(Stored items)
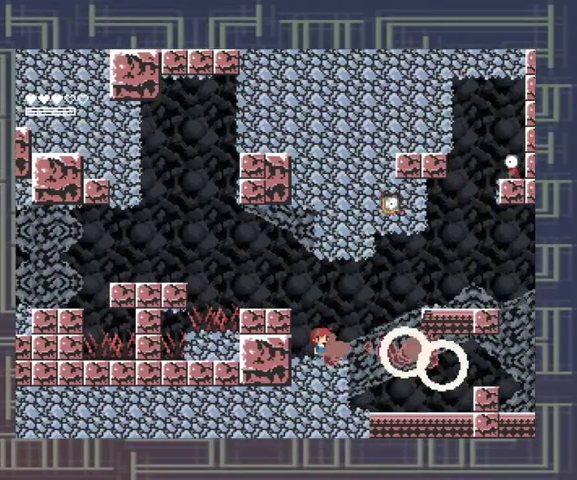
{"buttons": ["DPAD_LEFT"], "left_stick": "center", "events": [[33, "X", "up"], [100, "X", "down"], [200, "X", "up"], [267, "DPAD_LEFT", "down"]]}
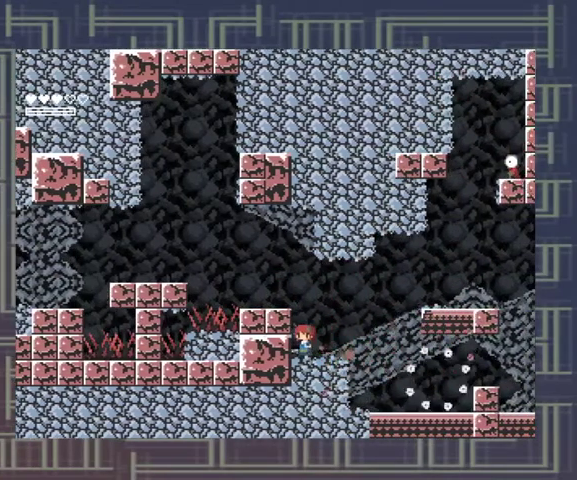
{"buttons": ["X"], "left_stick": "center", "events": [[33, "DPAD_LEFT", "up"], [167, "DPAD_RIGHT", "down"], [267, "DPAD_RIGHT", "up"], [300, "X", "down"]]}
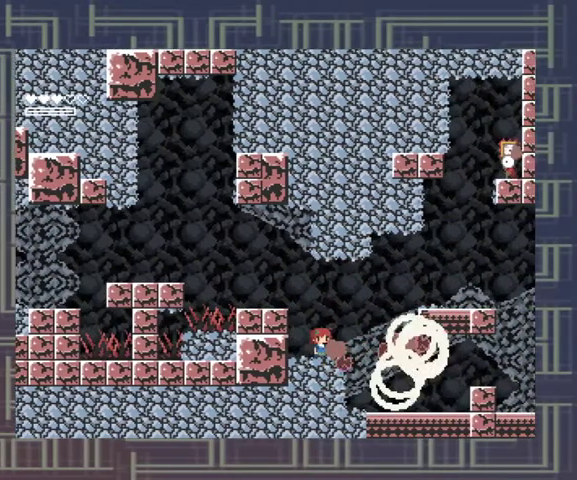
{"buttons": [], "left_stick": "center", "events": [[33, "X", "up"], [100, "X", "down"], [167, "X", "up"], [233, "X", "down"], [300, "X", "up"]]}
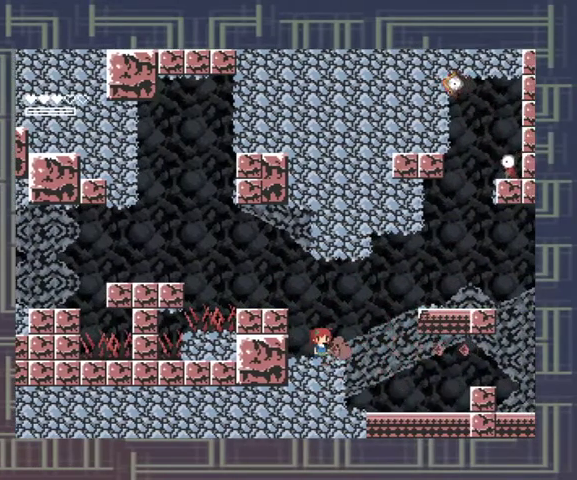
{"buttons": [], "left_stick": "center", "events": []}
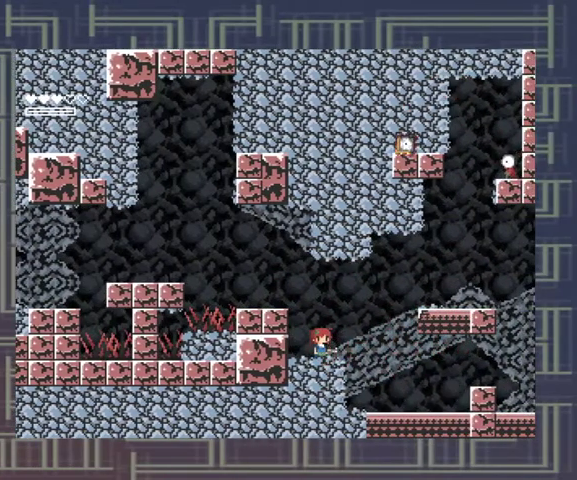
{"buttons": [], "left_stick": "center", "events": []}
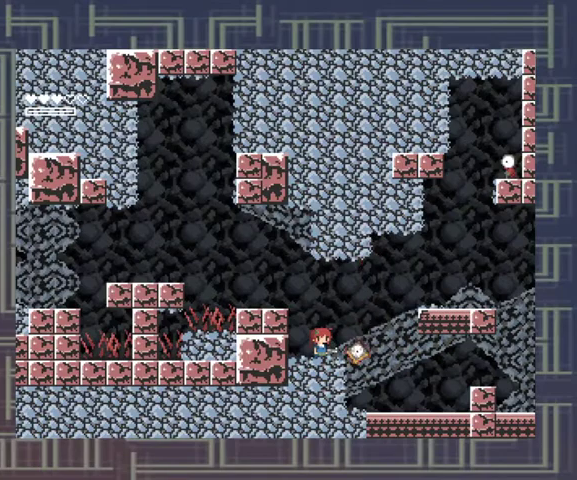
{"buttons": ["A", "DPAD_RIGHT"], "left_stick": "center", "events": [[367, "DPAD_RIGHT", "down"], [500, "A", "down"]]}
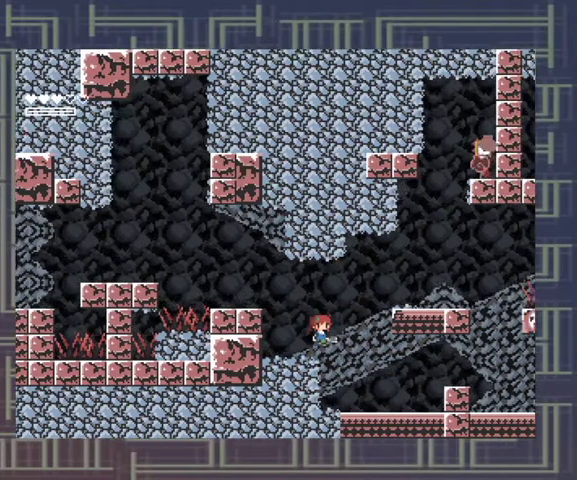
{"buttons": ["DPAD_RIGHT"], "left_stick": "center", "events": [[300, "A", "up"]]}
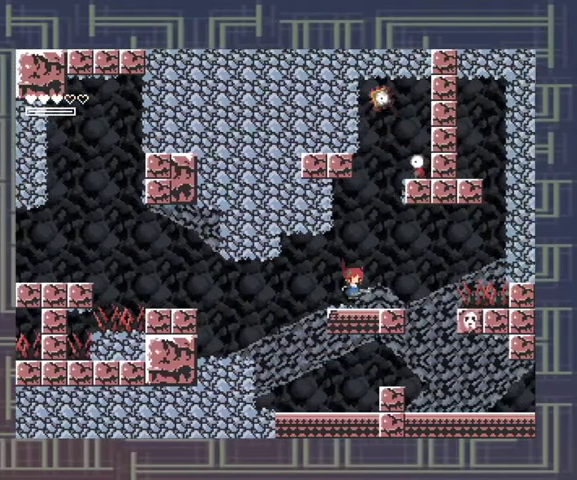
{"buttons": ["DPAD_RIGHT"], "left_stick": "center", "events": [[133, "DPAD_RIGHT", "up"], [400, "DPAD_RIGHT", "down"]]}
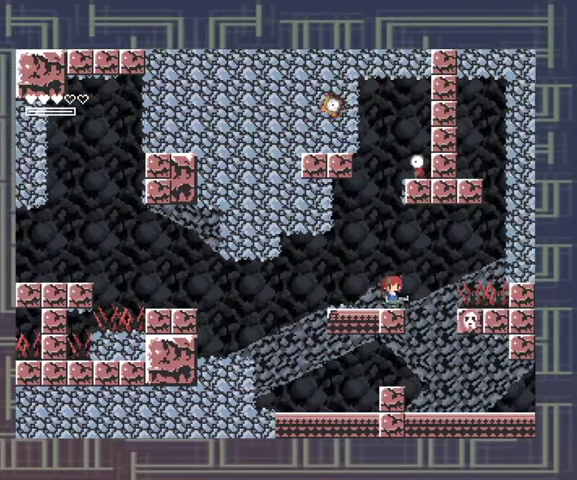
{"buttons": ["DPAD_RIGHT"], "left_stick": "center", "events": [[200, "DPAD_RIGHT", "up"], [467, "DPAD_RIGHT", "down"]]}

Your task
Reproduce these records exactly, but not the pictures.

Result of the task
{"buttons": ["DPAD_LEFT"], "left_stick": "center", "events": [[33, "X", "up"], [100, "X", "down"], [200, "X", "up"], [267, "DPAD_LEFT", "down"]]}
{"buttons": ["X"], "left_stick": "center", "events": [[33, "DPAD_LEFT", "up"], [167, "DPAD_RIGHT", "down"], [267, "DPAD_RIGHT", "up"], [300, "X", "down"]]}
{"buttons": [], "left_stick": "center", "events": [[33, "X", "up"], [100, "X", "down"], [167, "X", "up"], [233, "X", "down"], [300, "X", "up"]]}
{"buttons": [], "left_stick": "center", "events": []}
{"buttons": [], "left_stick": "center", "events": []}
{"buttons": ["A", "DPAD_RIGHT"], "left_stick": "center", "events": [[367, "DPAD_RIGHT", "down"], [500, "A", "down"]]}
{"buttons": ["DPAD_RIGHT"], "left_stick": "center", "events": [[300, "A", "up"]]}
{"buttons": ["DPAD_RIGHT"], "left_stick": "center", "events": [[133, "DPAD_RIGHT", "up"], [400, "DPAD_RIGHT", "down"]]}
{"buttons": ["DPAD_RIGHT"], "left_stick": "center", "events": [[200, "DPAD_RIGHT", "up"], [467, "DPAD_RIGHT", "down"]]}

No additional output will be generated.